COMEDIAN Des Bishop’s great granny features in a photo taken in Glengarriff in the early 1900s which is part of the renowned Lawrence Photograph Collection.

Held in the National Library of Ireland, the collection comprises hundreds of pictures of places and people from all over the country.

The comedian’s great grandmother Mary O’Connor died 100 years ago last month and is in a picture called ‘Halfway House to Glengarriff.’

Married to Patrick in 1905, the couple acquired the Tunnel Cottage from a relative onto which they built a two-storey house and operated a successful teashop on the Cork side of the border. Being the only teashop in the area, Mary and Patrick had a captive market and 10 years later they made further home improvements and bridged the gap between the two houses by adding an upper floor to the cottage and linking it across the gap to the main house.
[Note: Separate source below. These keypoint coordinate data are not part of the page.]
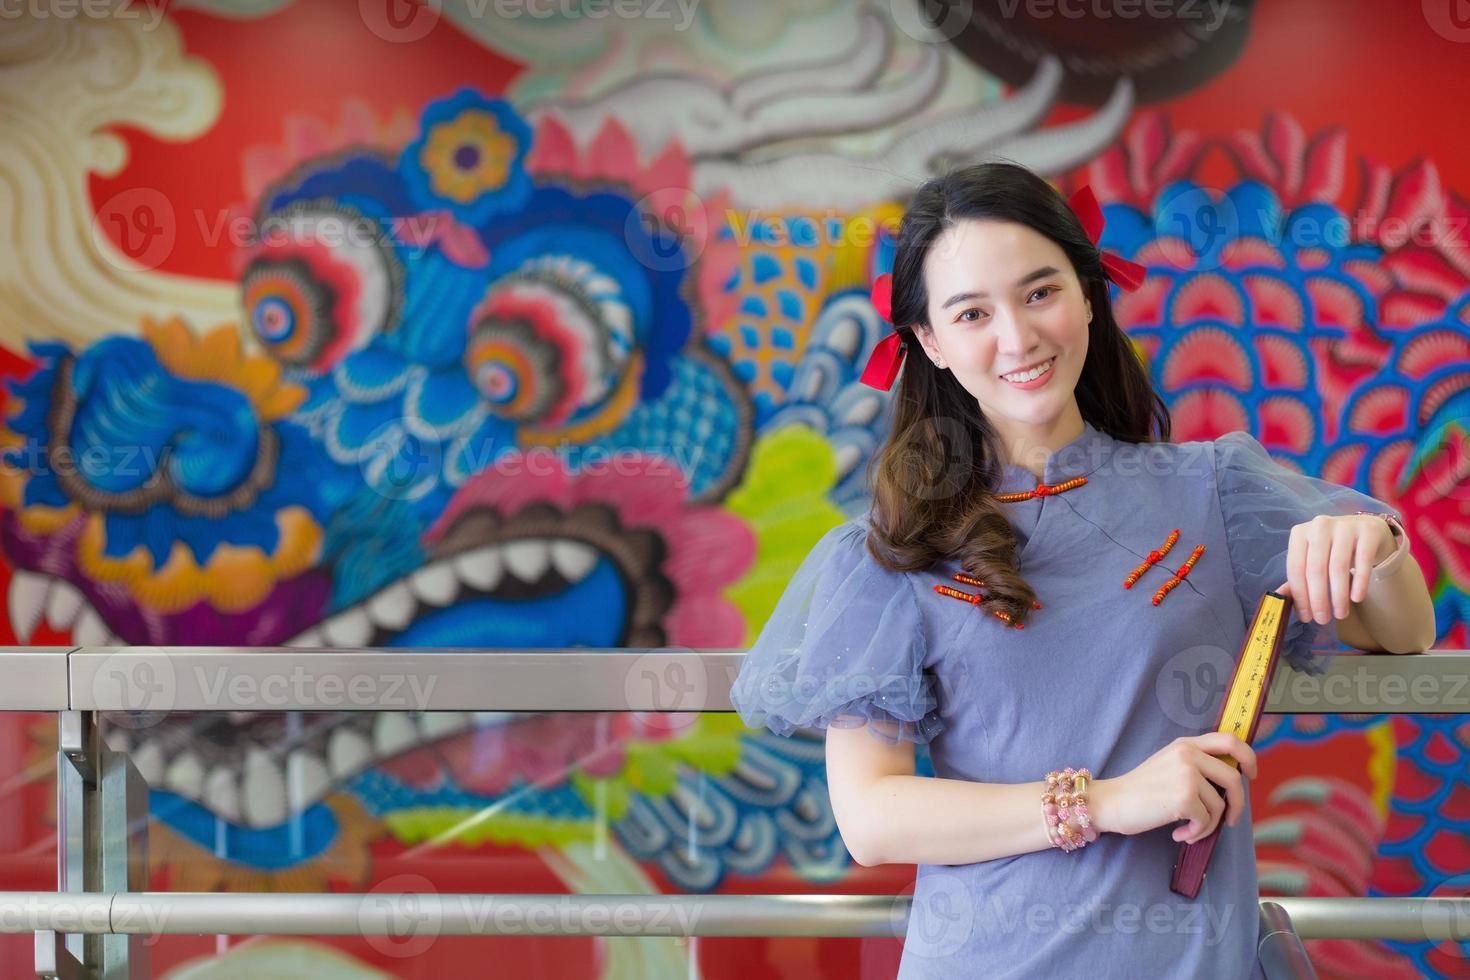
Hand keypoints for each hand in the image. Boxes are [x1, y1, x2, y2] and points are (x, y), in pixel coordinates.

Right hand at [1089, 733, 1257, 842]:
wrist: (1112, 802)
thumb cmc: (1139, 790)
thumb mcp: (1168, 765)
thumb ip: (1195, 765)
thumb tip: (1229, 785)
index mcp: (1185, 744)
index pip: (1229, 740)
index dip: (1248, 757)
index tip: (1250, 775)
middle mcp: (1188, 755)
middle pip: (1232, 778)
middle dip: (1237, 805)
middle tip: (1230, 820)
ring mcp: (1186, 775)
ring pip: (1219, 805)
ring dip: (1207, 825)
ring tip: (1189, 830)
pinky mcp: (1184, 798)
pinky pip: (1206, 821)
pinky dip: (1196, 833)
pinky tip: (1179, 835)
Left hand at [1275, 514, 1396, 624]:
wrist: (1367, 529)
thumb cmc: (1333, 548)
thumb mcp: (1313, 558)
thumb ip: (1299, 576)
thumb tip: (1281, 599)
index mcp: (1300, 533)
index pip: (1295, 568)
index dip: (1299, 595)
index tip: (1305, 617)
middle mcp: (1320, 525)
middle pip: (1315, 569)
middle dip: (1318, 599)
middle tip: (1322, 620)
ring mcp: (1344, 525)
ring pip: (1338, 567)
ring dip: (1338, 595)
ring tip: (1340, 614)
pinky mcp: (1367, 530)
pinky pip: (1362, 560)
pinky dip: (1359, 582)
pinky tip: (1357, 598)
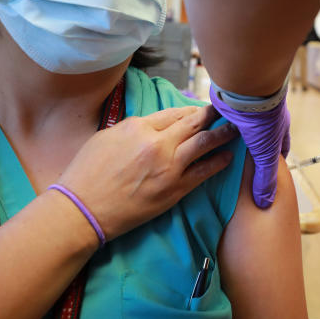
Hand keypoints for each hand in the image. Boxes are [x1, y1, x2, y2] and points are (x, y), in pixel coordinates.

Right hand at [57, 105, 237, 241]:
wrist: (83, 208)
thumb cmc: (87, 173)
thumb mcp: (106, 137)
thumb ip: (133, 128)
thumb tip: (153, 126)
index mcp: (138, 126)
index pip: (173, 113)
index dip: (190, 111)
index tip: (201, 110)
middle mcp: (157, 143)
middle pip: (193, 123)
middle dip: (212, 116)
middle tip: (227, 111)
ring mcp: (169, 167)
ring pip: (204, 144)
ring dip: (222, 134)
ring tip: (236, 129)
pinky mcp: (174, 189)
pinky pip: (204, 172)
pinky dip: (218, 161)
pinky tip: (227, 156)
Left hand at [210, 85, 289, 208]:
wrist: (243, 86)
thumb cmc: (262, 118)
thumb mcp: (266, 154)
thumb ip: (265, 178)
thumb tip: (265, 203)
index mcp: (278, 128)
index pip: (280, 149)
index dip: (274, 163)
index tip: (265, 177)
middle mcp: (262, 118)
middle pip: (256, 141)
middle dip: (248, 155)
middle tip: (237, 171)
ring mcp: (245, 111)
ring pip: (236, 131)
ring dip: (228, 141)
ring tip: (218, 159)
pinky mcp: (227, 105)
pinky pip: (220, 121)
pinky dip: (214, 130)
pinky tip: (205, 142)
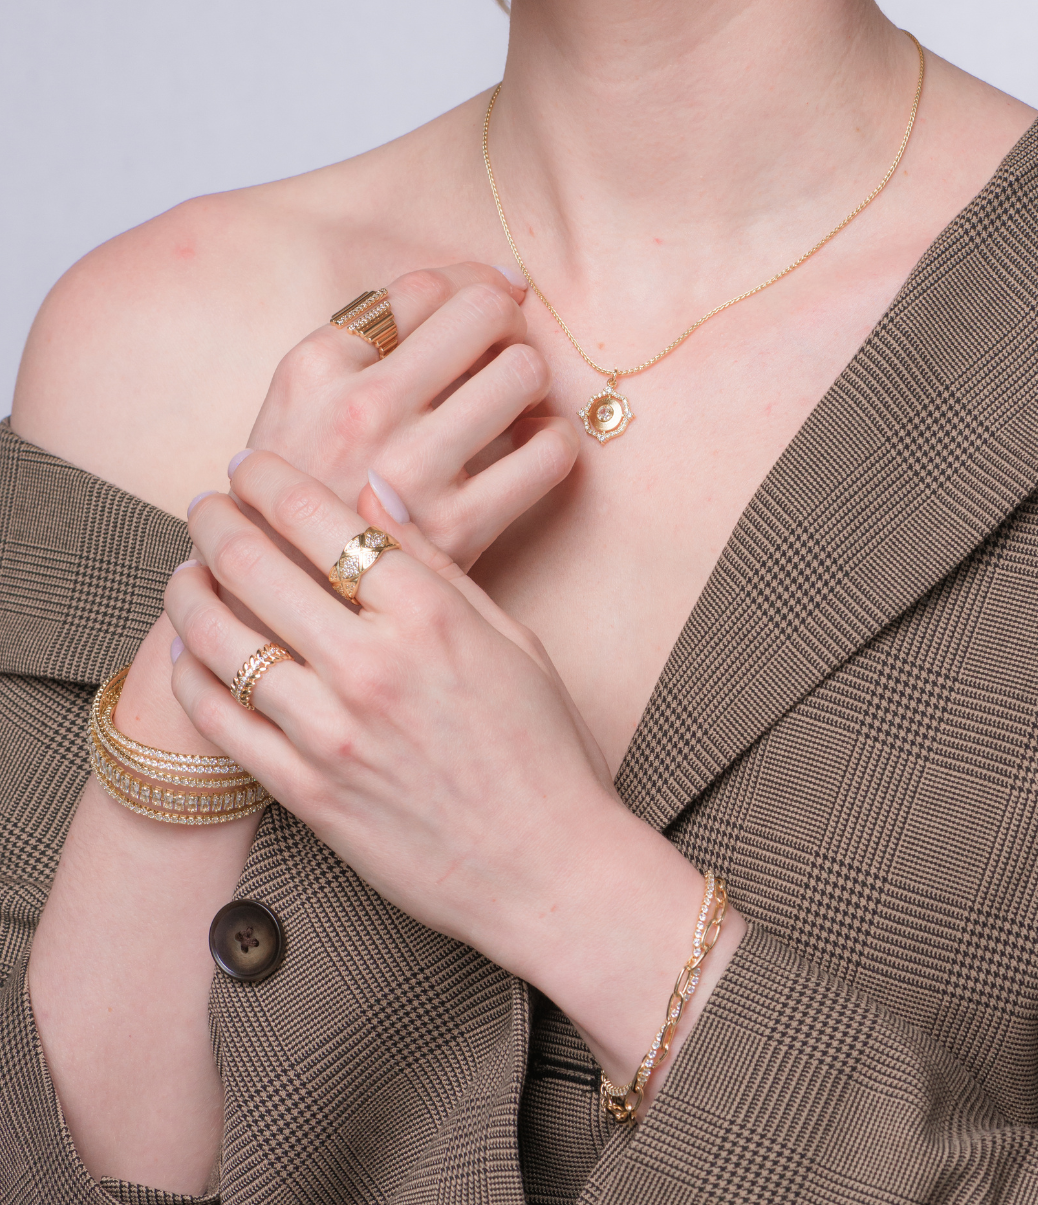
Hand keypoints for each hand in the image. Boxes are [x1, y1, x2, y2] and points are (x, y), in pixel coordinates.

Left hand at [165, 453, 743, 1096]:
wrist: (549, 870)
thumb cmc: (543, 751)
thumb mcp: (511, 638)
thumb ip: (437, 565)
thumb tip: (378, 496)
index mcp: (430, 616)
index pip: (324, 521)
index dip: (272, 484)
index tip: (251, 469)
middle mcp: (373, 666)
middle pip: (258, 567)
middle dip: (217, 524)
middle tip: (205, 509)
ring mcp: (333, 734)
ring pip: (223, 641)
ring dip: (190, 593)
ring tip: (185, 574)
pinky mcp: (307, 793)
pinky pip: (223, 723)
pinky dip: (192, 677)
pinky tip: (190, 652)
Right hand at [244, 264, 578, 568]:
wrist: (280, 598)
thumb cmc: (303, 486)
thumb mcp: (300, 397)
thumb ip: (372, 337)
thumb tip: (494, 281)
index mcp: (315, 367)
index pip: (426, 287)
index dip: (471, 286)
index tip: (484, 308)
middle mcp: (361, 411)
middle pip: (485, 313)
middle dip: (507, 324)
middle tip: (501, 351)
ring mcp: (409, 471)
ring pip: (524, 373)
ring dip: (531, 379)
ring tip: (512, 403)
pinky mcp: (457, 529)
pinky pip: (549, 453)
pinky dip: (553, 443)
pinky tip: (526, 452)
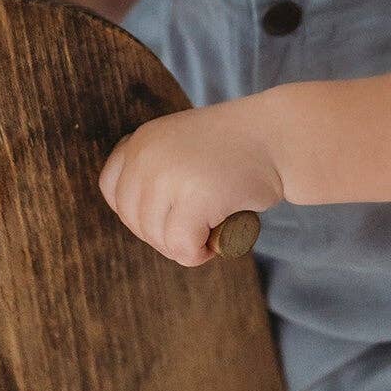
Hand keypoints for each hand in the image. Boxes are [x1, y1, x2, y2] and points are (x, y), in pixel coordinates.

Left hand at [98, 102, 283, 266]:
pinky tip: (221, 235)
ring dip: (186, 245)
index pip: (112, 190)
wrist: (278, 137)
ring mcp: (168, 175)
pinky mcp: (194, 198)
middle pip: (135, 221)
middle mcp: (146, 155)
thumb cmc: (236, 150)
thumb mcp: (179, 147)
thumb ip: (154, 172)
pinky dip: (201, 252)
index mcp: (140, 140)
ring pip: (159, 239)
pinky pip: (182, 248)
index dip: (138, 211)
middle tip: (200, 224)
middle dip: (166, 233)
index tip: (168, 211)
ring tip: (214, 224)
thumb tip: (138, 222)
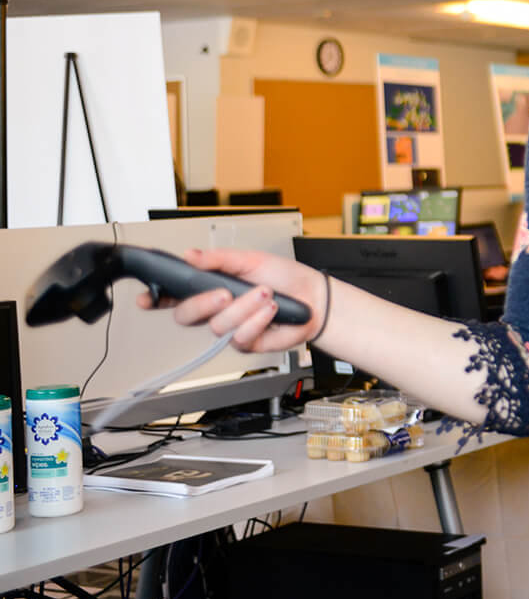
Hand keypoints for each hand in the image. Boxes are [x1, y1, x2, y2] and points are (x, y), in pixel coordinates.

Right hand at [135, 247, 324, 352]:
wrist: (313, 298)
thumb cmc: (284, 277)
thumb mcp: (250, 259)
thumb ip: (218, 259)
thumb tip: (190, 255)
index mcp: (211, 288)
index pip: (175, 296)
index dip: (156, 299)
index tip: (146, 298)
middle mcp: (217, 310)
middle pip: (186, 316)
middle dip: (203, 304)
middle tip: (224, 293)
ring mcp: (230, 328)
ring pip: (217, 325)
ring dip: (244, 307)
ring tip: (265, 294)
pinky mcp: (247, 343)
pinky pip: (239, 337)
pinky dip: (257, 320)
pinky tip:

They bricked up the space below the link and plastered the two buildings as one. The new space was used for storage and access to it was by way of a ladder from a trapdoor at the first level.

The period from mid-1920 to early 1921 was a fraught time in West Cork and martial law was declared and curfews put in place.

In Glengarriff, the British were concerned that suspected IRA volunteers could disappear between Glengarriff and Kenmare given the remoteness of the Caha Mountains.

The cottage was one of the few houses on the road and Mary and Patrick used the space between the two houses to hide active volunteers. One of Mary’s daughters later recalled how her bed and the rug beneath it would be moved, and men would go down into the space below.

Her bed would then be moved back, and she would go back to sleep. Sadly Mary died in pregnancy.